3. Diversify your sources of income
While you should focus on a single channel for growth, you need multiple channels for income. My audience is startup founders. I get paid by advertisers to promote products, by the founders themselves to teach them how to raise money, and by investors to refer companies to them. Focus early on securing multiple sources of income. even if you’re earning little from each source, it’s better to increase the size of those offers than to try to find new channels when others are desperately drying up.
Related: Diversify Your Income: Protect Your Finances With These Strategies
4. Capture each price point
When monetizing your audience, you need to capture every price point. A major failure I see today is sole traders charging $10,000+ for advice with no cheaper services available. While it’s true that a $1,000 offer can cannibalize some of their higher-priced sales, I’ve found that lower-priced products can help generate interest in higher-priced products and build trust and loyalty with your audience.
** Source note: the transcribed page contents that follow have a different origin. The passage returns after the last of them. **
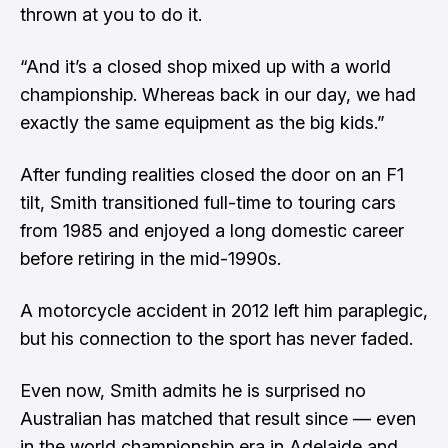
thrown at you to do it.
“And it’s a closed shop mixed up with a world
championship. Whereas back in our day, we had
exactly the same equipment as the big kids.”
After funding realities closed the door on an F1
tilt, Smith transitioned full-time to touring cars
from 1985 and enjoyed a long domestic career
before retiring in the mid-1990s.
A motorcycle accident in 2012 left him paraplegic,
but his connection to the sport has never faded.
Even now, Smith admits he is surprised no
Australian has matched that result since — even
in the world championship era in Adelaide and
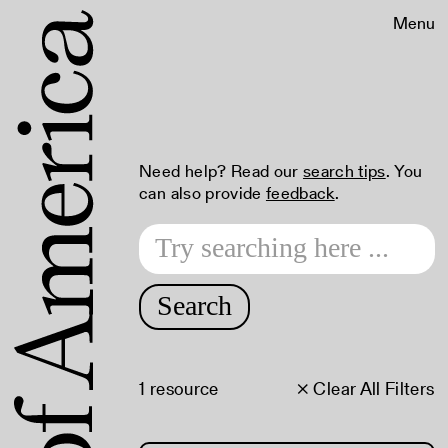
Menu
Need help? Read our
search tips
. You
can also provide
feedback
.
Search
1 resource
× Clear All Filters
If you only help people who can pay $10,000 for advice, why should the average person follow you? Too many creators abuse those followers who can’t pay large amounts. they build a brand with their likes, retweets, subscribes and followers and then abandon them when they need help.
Related: 5 Strategies to Thrive as a Sole Business Owner — Without Getting Burned Out
5. Interact with followers
The usual advice you’ll likely hear is to comment on top creators’ posts to gain exposure to their audience and grow your following. In my experience, this is not the optimal route. Instead, I chose to spend my time connecting with my audience.
Although my comments on their posts won’t get 1,000+ views, they create a relationship between me and my followers. It means a lot to a random follower or reader when I take the time to write to them or comment on their posts. In the long run, they’re more likely to endorse my posts, stay a follower, and buy a product, not to mention the many great relationships I’ve built with followers!